N’aperçoit-on pas dans cette formule les élémens d’une transaction ? L’Allemagne renonce aux visées du pangermanisme sur la ligne de Bagdad internationalisée, l’Angleterre à son hostilité systématique, la Russie à son opposition acharnée. La France, fixant enfin, après tant d’hésitations, les principes de sa politique extérieure, facilite l’entente anglo-russe trop longue à se déclarer. Le concessionnaire lui-même trouve son avantage dans la combinaison. Il obtient d’emblée des concours financiers qu’il aurait peut-être sollicités en vain. Bien plus, qu’une volte-face politique à Constantinople, qu’un changement de règne déplace demain le courant des faveurs, et voilà la ligne allemande gravement compromise. Internationale, elle peut compter sur la protection collective des puissances. Quant au Turc, au lieu de tout devoir à son unique ami, trop fort et chaque jour plus envahissant, il aura la collaboration de quatre ou cinq États d’Europe. L’expérience prouve qu’il saura trouver dans cette situation une garantie nouvelle pour l’ « intégrité » de l’Empire, en même temps qu’un moyen de faire prévaloir sur tous les autres ses propres intérêts.

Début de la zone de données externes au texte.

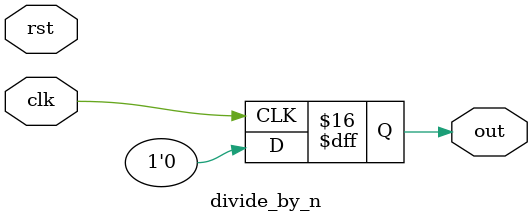
<source format=v>
module divide_by_n #(
    parameter N = 8,
    parameter BITS = $clog2(N),
) (
    input clk,
    input rst,
    output reg out,
  );

  reg [BITS-1:0] counter;

  always @(posedge clk) begin
    if (rst) begin
      counter <= 0;
      out <= 0;
    end else if (counter == N) begin
      counter <= 0;
      out <= 1;
    end else begin
      counter <= counter + 1;
      out <= 0;
    end
  end
endmodule

</source>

Ainsi s’agitent sans répit autour d’un projet de chemin de fer, avec les mille intrigues de concurrens partout rivaux, les compétitions traditionnelles des puissances à l’hégémonie orientale. Ce n’est pas seulement le trafic qu’elles se disputent. C’est l’influence, les débouchés, les positions stratégiques, les moyens en un mot d’acquérir la prépondérance sur des régions nouvelles. Après Constantinople et Salonique, Bagdad devient, par le miracle des locomotives, un des centres de gravitation de la politique européenne, plus intéressée aujourd’hui que jamais aux affaires d’Orient.


PAUL IMBERT.

  1. C’est aussi la solution préconisée par M. A. Chéradame dans l’Énergie française.